Firstly they compete with unfriendly microbes (pathogens) for attachment sites, and for food in areas where an infection may develop.
This helps to keep concentrations of bad bacteria under control.
Beneficial bacteria also produce a range of chemicals that can inhibit infection development, plus they directly stimulate the immune system.
The result of having a healthy balance of good bacteria in your body is therefore a reduced risk of infection (including upper respiratory tract infections, gastroenteritis, UTIs, vaginosis and even infectious lactational mastitis).
2. Digestive Health
Good bacteria help us to digest our food.
Therefore, a result of taking a good probiotic is likely to be reduced digestive discomfort. Improving your diet is fundamental in achieving this outcome also.
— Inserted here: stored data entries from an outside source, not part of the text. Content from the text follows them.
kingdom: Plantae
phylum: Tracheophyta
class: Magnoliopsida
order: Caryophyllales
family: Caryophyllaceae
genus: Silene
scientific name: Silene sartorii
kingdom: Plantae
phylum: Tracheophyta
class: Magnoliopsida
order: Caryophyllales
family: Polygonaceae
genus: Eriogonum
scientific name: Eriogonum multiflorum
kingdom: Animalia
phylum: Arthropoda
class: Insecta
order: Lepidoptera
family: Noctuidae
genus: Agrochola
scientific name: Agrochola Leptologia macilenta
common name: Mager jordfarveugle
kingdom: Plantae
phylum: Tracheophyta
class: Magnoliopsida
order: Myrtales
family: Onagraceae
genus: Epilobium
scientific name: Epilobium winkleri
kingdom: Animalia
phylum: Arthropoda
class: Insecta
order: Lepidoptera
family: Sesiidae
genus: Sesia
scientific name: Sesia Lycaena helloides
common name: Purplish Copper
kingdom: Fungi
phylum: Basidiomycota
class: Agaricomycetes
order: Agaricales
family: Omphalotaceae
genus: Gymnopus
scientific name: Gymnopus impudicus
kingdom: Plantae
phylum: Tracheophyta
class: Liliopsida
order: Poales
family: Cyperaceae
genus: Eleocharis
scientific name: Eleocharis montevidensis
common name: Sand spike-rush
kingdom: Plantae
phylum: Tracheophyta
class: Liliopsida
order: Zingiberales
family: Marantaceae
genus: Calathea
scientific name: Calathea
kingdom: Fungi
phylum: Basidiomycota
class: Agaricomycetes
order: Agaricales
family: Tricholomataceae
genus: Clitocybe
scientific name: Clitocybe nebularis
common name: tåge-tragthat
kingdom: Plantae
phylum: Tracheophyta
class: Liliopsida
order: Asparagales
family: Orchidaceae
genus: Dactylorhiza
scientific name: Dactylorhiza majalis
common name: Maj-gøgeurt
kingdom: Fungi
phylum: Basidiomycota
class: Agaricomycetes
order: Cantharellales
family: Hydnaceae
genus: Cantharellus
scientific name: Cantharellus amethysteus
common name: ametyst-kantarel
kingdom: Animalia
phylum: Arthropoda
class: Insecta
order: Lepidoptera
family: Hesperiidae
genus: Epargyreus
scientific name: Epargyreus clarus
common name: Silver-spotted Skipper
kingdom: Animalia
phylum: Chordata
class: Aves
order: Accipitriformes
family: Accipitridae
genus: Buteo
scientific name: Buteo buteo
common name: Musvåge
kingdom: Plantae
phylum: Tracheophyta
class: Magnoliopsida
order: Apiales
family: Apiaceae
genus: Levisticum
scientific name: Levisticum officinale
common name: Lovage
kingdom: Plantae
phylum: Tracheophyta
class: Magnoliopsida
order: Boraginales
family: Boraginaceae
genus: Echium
Clinical trials also suggest certain good bacteria types can reduce local inflammation in the intestines, minimise gas and bloating, and normalise bowel habits (reducing bouts of constipation and/or diarrhoea).
3. Allergy Prevention
It seems that good bacteria interact with the developing immune system, and play a role in its “maturation” or “development”.
As a result, factors that compromise a healthy balance of bacteria (e.g. antibiotic use) have been shown to increase the risk of allergy-type conditions developing.
Understanding this, a number of trials have investigated the role of good bacteria in helping to modulate the immune system and thus reduce the incidence and severity of allergic diseases.
Taking a probiotic during pregnancy, and administering a baby-friendly blend to the infant after birth (for 6 months) is shown to cut a child’s risk of developing an allergy in half.
4. Blood Sugar Control and Healthy Weight
Good bacteria have been linked to healthy metabolism, blood sugar and appetite control.
Of course, there are numerous interacting factors that play a role in this, however addressing the state of the bacterial balance in the gut has produced impressive outcomes.
This makes probiotics and prebiotic fibres (fibre that feeds good bacteria) a worthy incorporation into a weight-loss/weight-management program.
Incredibly, science has discovered that the bacteria in our gut communicate with our brains (via nerves and the blood), and have the ability to influence our emotion and behaviour.
In addition to this, an imbalance of bacteria in our intestines during early development can negatively influence the development of our ability to cope with stress in a healthy way.
Recognising this, probiotics, and a diet that promotes good bacteria (ie. rich in fibrous plant foods) can also help toward achieving a healthy mood.